**WRITTEN TASK:** Repeat each entry below exactly, omitting any picture it holds.

*** DATA RECORDS

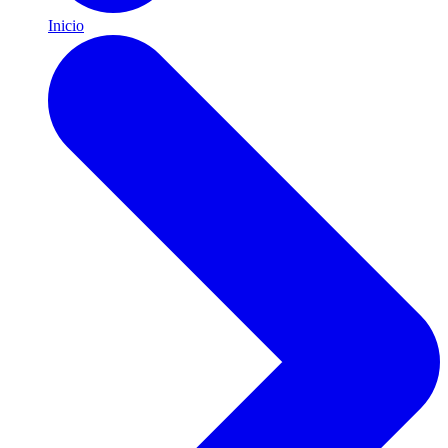
Inicio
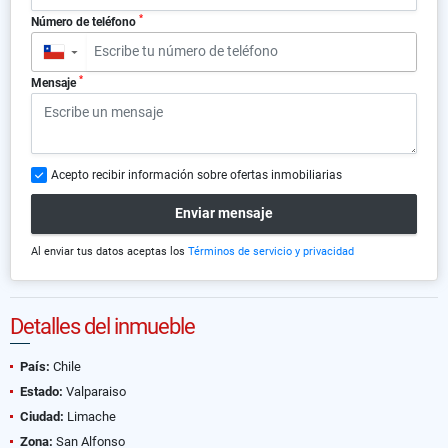
*
Número de teléfono
▼
*
Mensaje
Acepto recibir información sobre ofertas inmobiliarias
Enviar mensaje
Al enviar tus datos aceptas los
Términos de servicio y privacidad
Detalles del inmueble
País:
Chile
Estado:
Valparaiso
Ciudad:
Limache
Zona:
San Alfonso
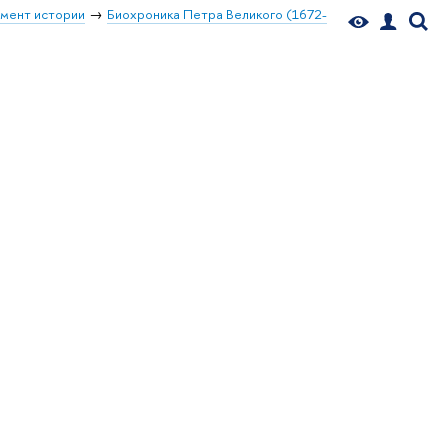
мент истории
Биохроника Петра Великого (1672-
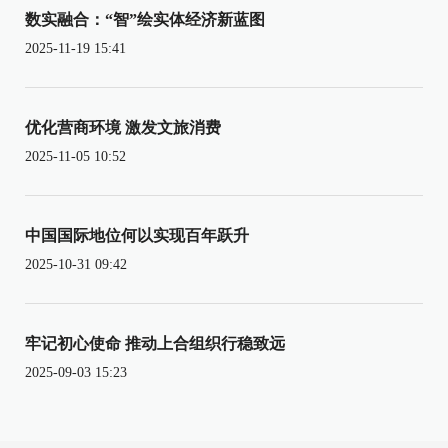
数实融合：“智”绘实体经济新蓝图
2025-11-19 15:41
优化营商环境 激发文旅消费
2025-11-05 10:52
中国国际地位何以实现百年跃升
2025-10-31 09:42
牢记初心使命 推动上合组织行稳致远
2025-09-03 15:23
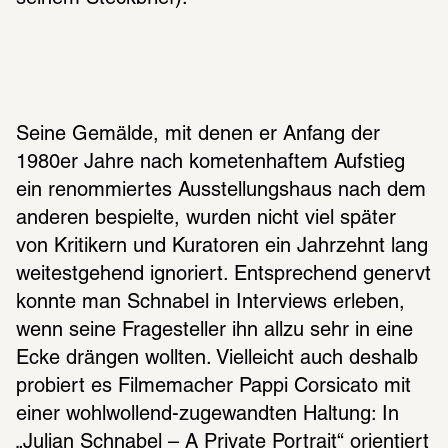
Seine Gemälde, mit denen er Anfang der 
1980er Jahre nach kometenhaftem Aufstieg 
ein renommiertes Ausstellungshaus nach dem 
anderen bespielte, wurden nicht viel später 
von Kritikern und Kuratoren ein Jahrzehnt lang 
weitestgehend ignoriert. Entsprechend genervt 
konnte man Schnabel in Interviews erleben, 
wenn seine Fragesteller ihn allzu sehr in eine 
Ecke drängen wollten. Vielleicht auch deshalb 
probiert es Filmemacher Pappi Corsicato mit 
einer wohlwollend-zugewandten Haltung: In 
„Julian Schnabel – A Private Portrait“ orientiert 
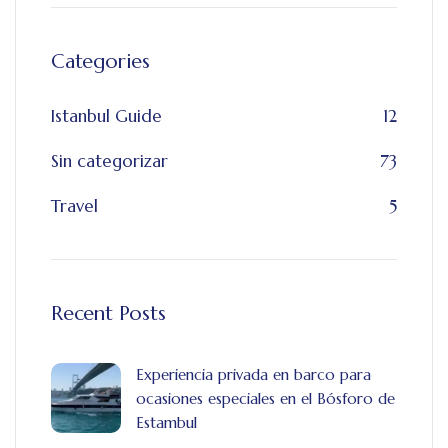
Categories
Istanbul Guide
12
Sin categorizar
73
Travel
5
Recent Posts
Experiencia privada en barco para
ocasiones especiales en el Bósforo de
Estambul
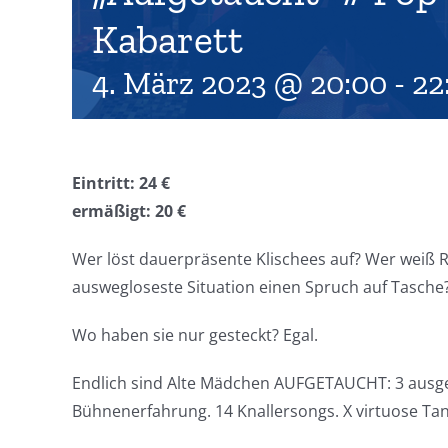
Kabarett
4. März 2023 @ 20:00
-
22
Eintritt: 24 €
ermäßigt: 20 €
Wer löst dauerpräsente Klischees auf? Wer weiß Ra
auswegloseste Situation einen Spruch auf Tasch
Wo haben sie nur gesteckt? Egal.
Endlich sind Alte Mädchen AUFGETAUCHT: 3 ausge
Bühnenerfahrung. 14 Knallersongs. X virtuose Tan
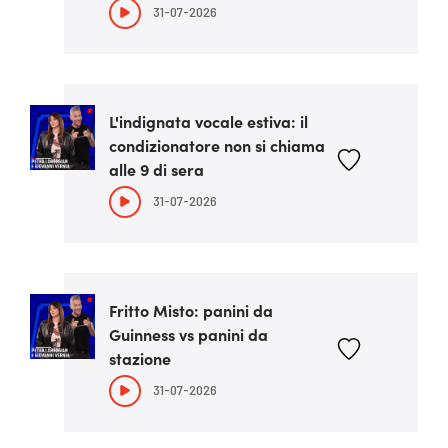
31-07-2026
L'indignata vocale estiva: il
condizionatore non si chiama
alle 9 di sera
31-07-2026
Fritto Misto: panini da
Guinness vs panini da
stazione
31-07-2026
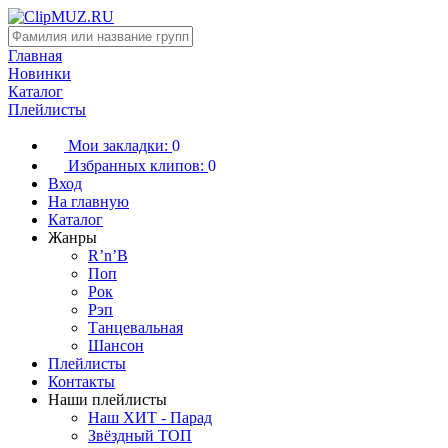
Главная
Новинки
Каталог
Плейлисты
Мои закладки:
0
Избранных клипов:
0
Вход
На главную
Каталог
Жанры
R’n’B
Поп
Рок
Рэп
Танцевальная
Шансон
Плейлисты
Контакты
Наши плейлисты
Наш ХИТ - Парад
Звёздный ТОП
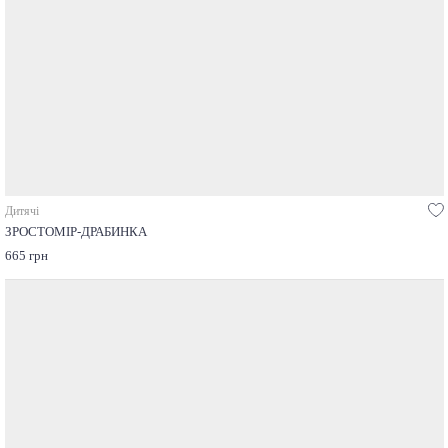
Дитячі
ЗРОСТОМІР-ДРАБИНКА
665 грн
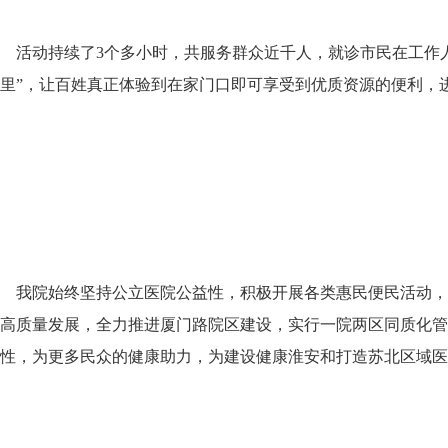
活动持续了3个多小时，共服务群众近千人，就诊市民在工作人
里”，让百姓真正体验到在家门口即可享受到优质资源的便利，
我院始终坚持公立医院公益性，积极开展各类惠民便民活动，
高质量发展，全力推进厦门路院区建设，实行一院两区同质化管
性，为更多民众的健康助力，为建设健康淮安和打造苏北区域医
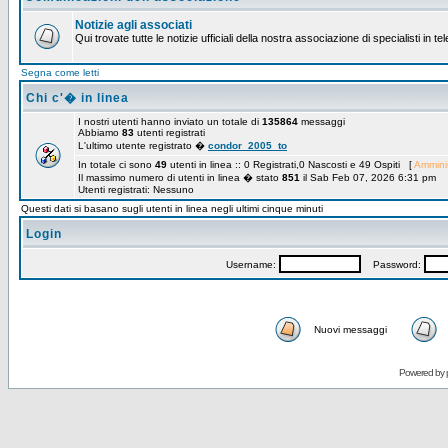
Notizie agli associati
Qui trovate tutte le notizie ufficiali della nostra associazione di specialisti in t
Segna come letti
Chi c'� in linea
I nostri utenti hanno inviato un totale di
135864
messaggi
Abbiamo
83
utenti registrati
L'ultimo utente registrato �
condor_2005_to
In totale ci sono
49
utenti in linea :: 0 Registrati,0 Nascosti e 49 Ospiti [
Amminis
Il massimo numero di utenti in linea � stato
851
il Sab Feb 07, 2026 6:31 pm
Utenti registrati: Nessuno
Questi dati si basano sugli utenti in linea negli ultimi cinque minuti
Login
Username:
Password:
Nuovi messaggi
Powered by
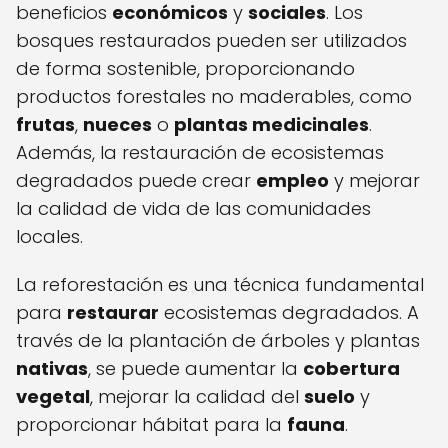
beneficios
económicos
y
sociales
. Los
bosques restaurados pueden ser utilizados
de forma sostenible, proporcionando
productos forestales no maderables, como
frutas
,
nueces
o
plantas medicinales
.
Además, la restauración de ecosistemas
degradados puede crear
empleo
y mejorar
la calidad de vida de las comunidades
locales.
La reforestación es una técnica fundamental
para
restaurar
ecosistemas degradados. A
través de la plantación de árboles y plantas
nativas
, se puede aumentar la
cobertura
vegetal
, mejorar la calidad del
suelo
y
proporcionar hábitat para la
fauna
.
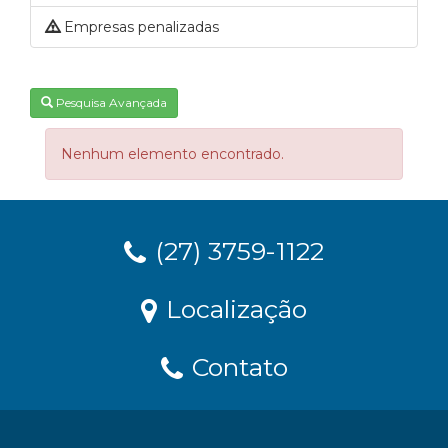
Empresas penalizadas
Pesquisa Avançada
Nenhum elemento encontrado.
(27) 3759-1122
Localização
Contato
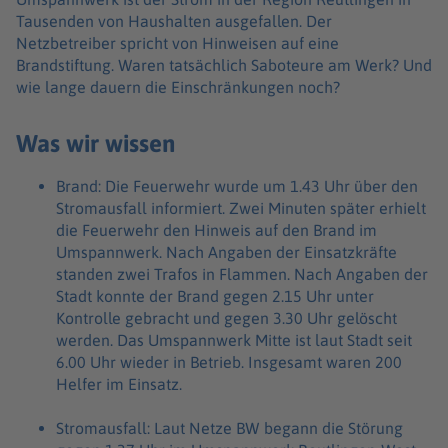
Tausenden von Haushalten ausgefallen. Der
Netzbetreiber spricht von Hinweisen auf eine
Brandstiftung. Waren tatsächlich Saboteure am Werk? Und
wie lange dauern die Einschränkungen noch?
Was wir wissen
Brand: Die Feuerwehr wurde um 1.43 Uhr über den
Stromausfall informiert. Zwei Minuten später erhielt
die Feuerwehr den Hinweis auf den Brand im
Umspannwerk. Nach Angaben der Einsatzkräfte
standen zwei Trafos in Flammen. Nach Angaben der
Stadt konnte der Brand gegen 2.15 Uhr unter
Kontrolle gebracht und gegen 3.30 Uhr gelöscht
werden. Das Umspannwerk Mitte ist laut Stadt seit
6.00 Uhr wieder in Betrieb. Insgesamt waren 200
Helfer im Einsatz.
Stromausfall: Laut Netze BW begann die Störung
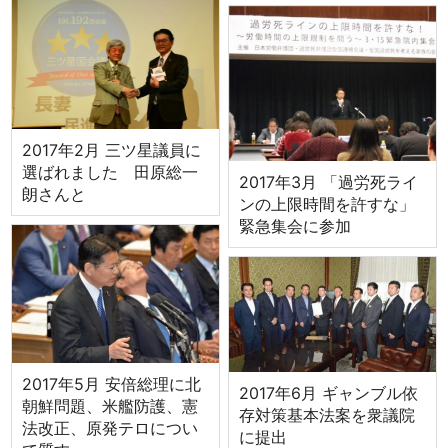
2017年2月 三ツ星議員に
選ばれました 田原総一
2017年3月 「過労死ライ
朗さんと
ンの上限時間を許すな」
緊急集会に参加
2017年5月 安倍総理に北
2017年6月 ギャンブル依
朝鮮問題、米艦防護、憲
存対策基本法案を衆議院
法改正、原発テロについ
に提出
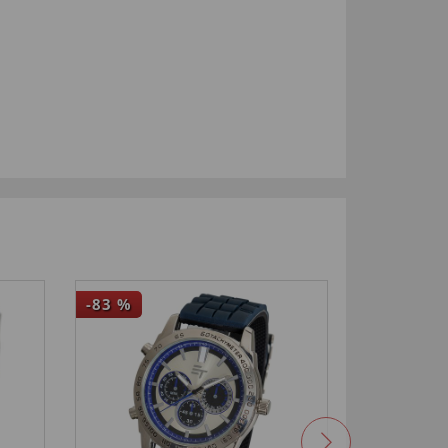
-83
%
-75
%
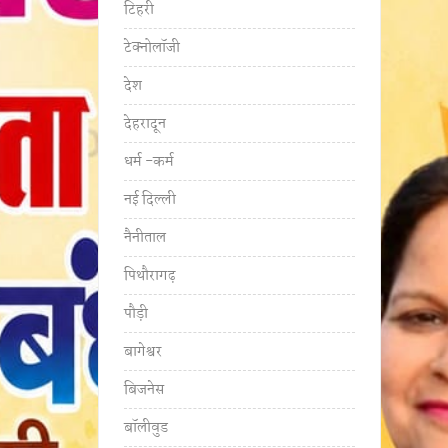
टिहरी
टेक्नोलॉजी
देश
देहरादून
धर्म -कर्म
नई दिल्ली
नैनीताल
पिथौरागढ़
पौड़ी
बागेश्वर
बिजनेस
बॉलीवुड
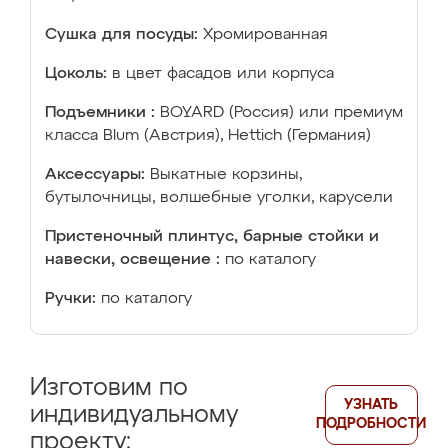
Сушка для посуды:
Хромированная
Цоколь:
в цвет фасадов или корпуса
Подъемники :
BOYARD (Россия) или премиум
класса Blum (Австрия), Hettich (Германия)
Аксессуары:
Выкатные корзины,
бутылочницы, волшебные уголки, карусели
Пристеночный плинтус, барные стойки и
навески, освещение :
по каталогу
Ручки:
по каталогу
Изготовим по
УЗНАТЬ
индивидуальному
ПОДРОБНОСТИ
проекту:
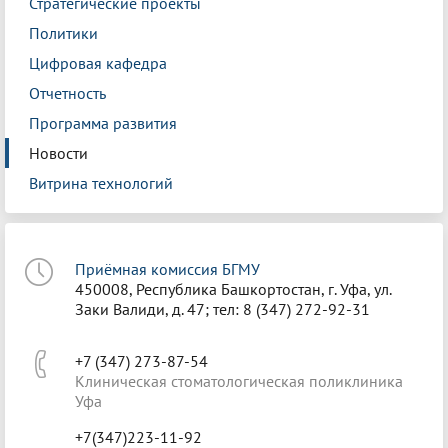
Стратегические проекты
Политики
Цифровая кафедра
Отчетность
Программа развития
Новости
Витрина технологий
Приёмная комиссия БГМУ
450008, Республика Башкортостан, г. Уфа, ул.
Заки Валиди, д. 47; тел: 8 (347) 272-92-31
+7 (347) 273-87-54
Клиническая стоматологическая поликлиника
Уфа
+7(347)223-11-92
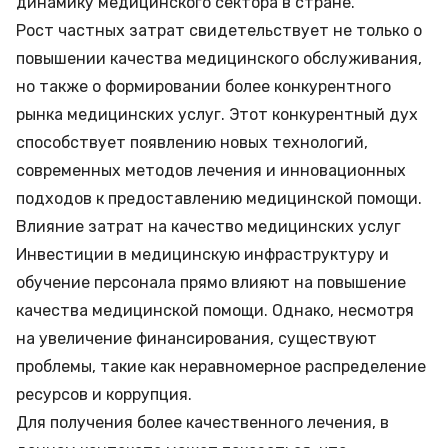
динамику медицинского сектора в стране.
Рост частных затрат свидетельствует не только о
повышении качества медицинского обслуживания,
но также о формировании более конкурентного
рынка медицинских услуг. Этот конкурентный дух
способствует появлению новых технологий,
современных методов лечения и инновационных
подходов к предоставлению медицинской помощи.
Влияние затрат на качество медицинских услуг
Инвестиции в медицинскую инфраструктуру и
обучение персонала прямо влияют на повышение
качества медицинской помощи. Однако, несмотря
на увеличение финансирования, существуют
проблемы, такие как неравномерное распределение
ресурсов и коррупция.
Для получения более качественного лечения, в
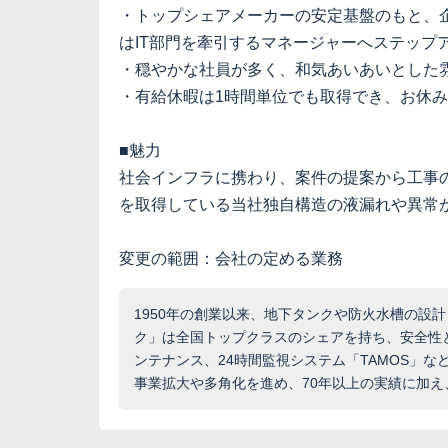
・トップシェアメーカーの安定基盤のもと、
はIT部門を牽引するマネージャーへステップ
・穏やかな社員が多く、和気あいあいとした
・有給休暇は1時間単位でも取得でき、お休み
■魅力
社会インフラに携わり、案件の提案から工事の
を取得している当社独自構造の液漏れや異常
変更の範囲：会社の定める業務
1950年の創業以来、地下タンクや防火水槽の設
ク」は全国トップクラスのシェアを持ち、安全性
ンテナンス、24時間監視システム「TAMOS」
事業拡大や多角化を進め、70年以上の実績に加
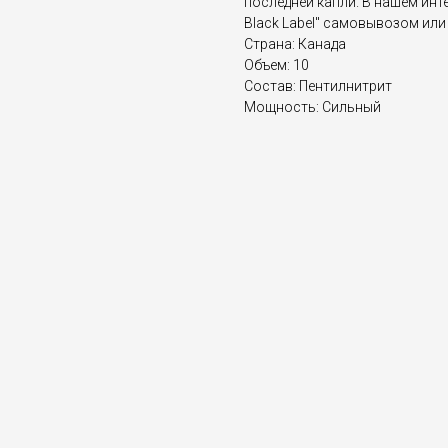
последней капли. В нашем инте
Black Label" самовывозом или
Страна: Канада
Объем: 10
Состав: Пентилнитрит
Мощность: Сильный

******

**TASK OUTPUT:**
Inicio
*
Número de teléfono
▼
*
Mensaje
Acepto recibir información sobre ofertas inmobiliarias
Enviar mensaje
Al enviar tus datos aceptas los
Términos de servicio y privacidad
Detalles del inmueble
País:
Chile
Estado:
Valparaiso
Ciudad:
Limache
Zona:
San Alfonso
мент истории
Биохроника Петра Великого (1672-
数实融合：“智”绘实体经济新蓝图
2025-11-19 15:41
优化营商环境 激发文旅消费
2025-11-05 10:52
中国国际地位何以实现百年跃升
2025-10-31 09:42
牢记初心使命 推动上合组织行稳致远
2025-09-03 15:23
Seine Gemälde, mit denen er Anfang der 
1980er Jahre nach kometenhaftem Aufstieg 
ein renommiertes Ausstellungshaus nach dem 
anderen bespielte, wurden nicht viel später 
von Kritikern und Kuratoren ein Jahrzehnt lang 
weitestgehend ignoriert. Entsprechend genervt 
konnte man Schnabel in Interviews erleben, 
wenn seine Fragesteller ihn allzu sehr in eine 
Ecke drängen wollten. Vielleicht auch deshalb 
probiert es Filmemacher Pappi Corsicato mit 
einer wohlwollend-zugewandten Haltung: In 
„Julian Schnabel – A Private Portrait“ orientiert 
Categories
Istanbul Guide
12
Sin categorizar
73
Travel
5
Recent Posts
Experiencia privada en barco para
ocasiones especiales en el Bósforo de
Estambul
Kabarett
4. März 2023 @ 20:00
-
22
Eintritt: 24 €
ermäßigt: 20 €
Wer löst dauerpräsente Klischees auf? Wer weiß Ra
auswegloseste Situation einen Spruch auf Tasch
Wo haben sie nur gesteckt? Egal.
Endlich sind Alte Mädchen AUFGETAUCHT: 3 ausge
Bühnenerfahrung. 14 Knallersongs. X virtuose Tan
31-07-2026
L'indignata vocale estiva: il
condizionatore non si chiama
alle 9 di sera
31-07-2026
Fritto Misto: panini da
Guinness vs panini da
stazione
31-07-2026
Главная
Новинки
Каталог
Плейлисты
Мои закладки:
0
Избранных клипов:
0
Вход
На главную
Каталог
Жанры
R’n’B
Поп
Рок
Рэп
Танцевальная
Шансон
Плейлисты
Контакты
Наши плейлисты
Наш ХИТ - Парад
Звёздный ТОП
Дитячі
ЗРОСТОМІР-ДРАБИНКА
665 грн
活动持续了3个多小时，共服务群众近千人，就诊市民在工作人
里”，让百姓真正体验到在家门口即可享受到优质资源的便利，
我院始终坚持公立医院公益性，积极开展各类惠民便民活动，
高质量发展，全力推进厦门路院区建设，实行一院两区同质化管
性，为更多民众的健康助力，为建设健康淮安和打造苏北区域医
Notizie agli associati
Qui trovate tutte le notizie ufficiali della nostra associazione di specialisti in t
Segna come letti
Chi c'� in linea
I nostri utenti hanno inviato un totale di
135864
messaggi
Abbiamo
83
utenti registrati
L'ultimo utente registrato �
condor_2005_to
In totale ci sono
49
utenti in linea :: 0 Registrati,0 Nascosti e 49 Ospiti [
Amminis
Il massimo numero di utenti in linea � stato
851
il Sab Feb 07, 2026 6:31 pm
Utenti registrati: Nessuno
Questi dati si basano sugli utenti in linea negli ultimi cinque minuti
Login
Username:
Password:
Nuovi messaggi
Powered by
beneficios
económicos
y
sociales
. Los
bosques restaurados pueden ser utilizados
de forma sostenible, proporcionando
productos forestales no maderables, como
frutas
,
nueces
o
plantas medicinales
.
Además, la restauración de ecosistemas
degradados puede crear
empleo
y mejorar
la calidad de vida de las comunidades
locales.
La reforestación es una técnica fundamental
para
restaurar
ecosistemas degradados. A
través de la plantación de árboles y plantas
nativas
, se puede aumentar la
cobertura
vegetal
, mejorar la calidad del
suelo
y
proporcionar hábitat para la
fauna
.
Empresas penalizadas
Pesquisa Avançada
Nenhum elemento encontrado.
(27) 3759-1122
Localização
Contato
Tausenden von Haushalten ausgefallen. Der
Netzbetreiber spricht von Hinweisen auf eine
Brandstiftung. Waren tatsächlich Saboteure am Werk? Und
wie lange dauern die Einschränkungen noch?
Was wir wissen
Brand: Die Feuerwehr wurde um 1.43 Uhr über den
Stromausfall informiert. Zwei Minuten später erhielt
die Feuerwehr den Hinweis auf den Brand im
Umspannwerk. Nach Angaben der Einsatzkräfte
standen zwei Trafos in Flammen. Nach Angaben der
Stadt konnte der Brand gegen 2.15 Uhr unter
Kontrolle gebracht und gegen 3.30 Uhr gelöscht
werden. Das Umspannwerk Mitte ist laut Stadt seit
6.00 Uhr wieder in Betrieb. Insgesamt waren 200
Helfer im Einsatz.
Stromausfall: Laut Netze BW begann die Störung
2017年2月 三ツ星議員に
選ばれました 田原総一
2017年3月 「過労死ライ
朗さんと
ンの上限時間を許すな」
緊急集会に参加
2017年5月 安倍総理に北
2017年6月 ギャンブル依
朝鮮問題、米艦防護、憲
存対策基本法案を衆議院
法改正、原発テロについ
に提出
-83
%
-75
%
टिहरी
टेक्नोलॉजी
देश
देहरादून
धर्म -कर्म
नई दिल्ली
नैनीताल
पिथौरागढ़
पौड़ी
बागेश्वर
बिजनेस
बॉलीवुड
Сушка для посуды:
Хромированная
Цоколь:
в цвет фасадов или корпуса
Подъемники :
BOYARD (Россия) или премиум
класса Blum (Австрия), Hettich (Германия)
Аксессуары:
Выкатные корзины,
бутылочницы, волшебные уголки, карусели
Пристеночный плинтус, барные стойки и
навески, освещение :
по каталогу
Ручки:
по каталогу
Изготовим по
УЗНАТЬ
индивидуальному
ПОДРОБНОСТИ
проекту:
Стратегические проекты
Политики
Цифровая кафедра
Отчетность
Программа развития
Новости
Витрина технологий
Приёмная комиссия БГМУ
450008, Республика Башкортостан, г. Уфа, ул.
Заки Валиди, д. 47; тел: 8 (347) 272-92-31
+7 (347) 273-87-54
Клиническая стоматологическая поликлиника
Уфа
+7(347)223-11-92
динамику медицинского сектора в стране.
Рост частных затрат свидетельствует не только о
повышении качества медицинского обслуживания,
но также о формировании более конкурентного
рынка медицинских услуг. Этот конкурентный дух
способствует появлению новых технологий,
современных методов лечения и инновационных
подходов к предоставлению медицинской помощи.
Влияние затрат на качество медицинских услуг
Инвестиции в медицинскую инфраструктуру и
обучение персонала прямо влияют на повышение
качества медицинской помощи. Однако, несмотря
на увеличение финансирования, существуют
проблемы, такие как неравномерное распределение
ресурсов и коррупция.
Для получения более качественного лечения, в
・トップシェアメーカーの安定基盤のもと、
はIT部門を牽引するマネージャーへステップ
・穏やかな社員が多く、和気あいあいとした
・有給休暇は1時間単位でも取得でき、お休み
■魅力
社会インフラに携わり、案件の提案から工事の
を取得している当社独自構造の液漏れや異常
変更の範囲：会社の定める業務
1950年の創業以来、地下タンクや防火水槽の設
ク」は全国トップクラスのシェアを持ち、安全性
ンテナンス、24時間監視システム「TAMOS」
事業拡大や多角化を進め、70年以上の実績に加
последней капли. В нашем инте
Black Label" самовывозом или
Страна: Канада
Объем: 10
Состав: Пентилнитрит
Мощность: Сильный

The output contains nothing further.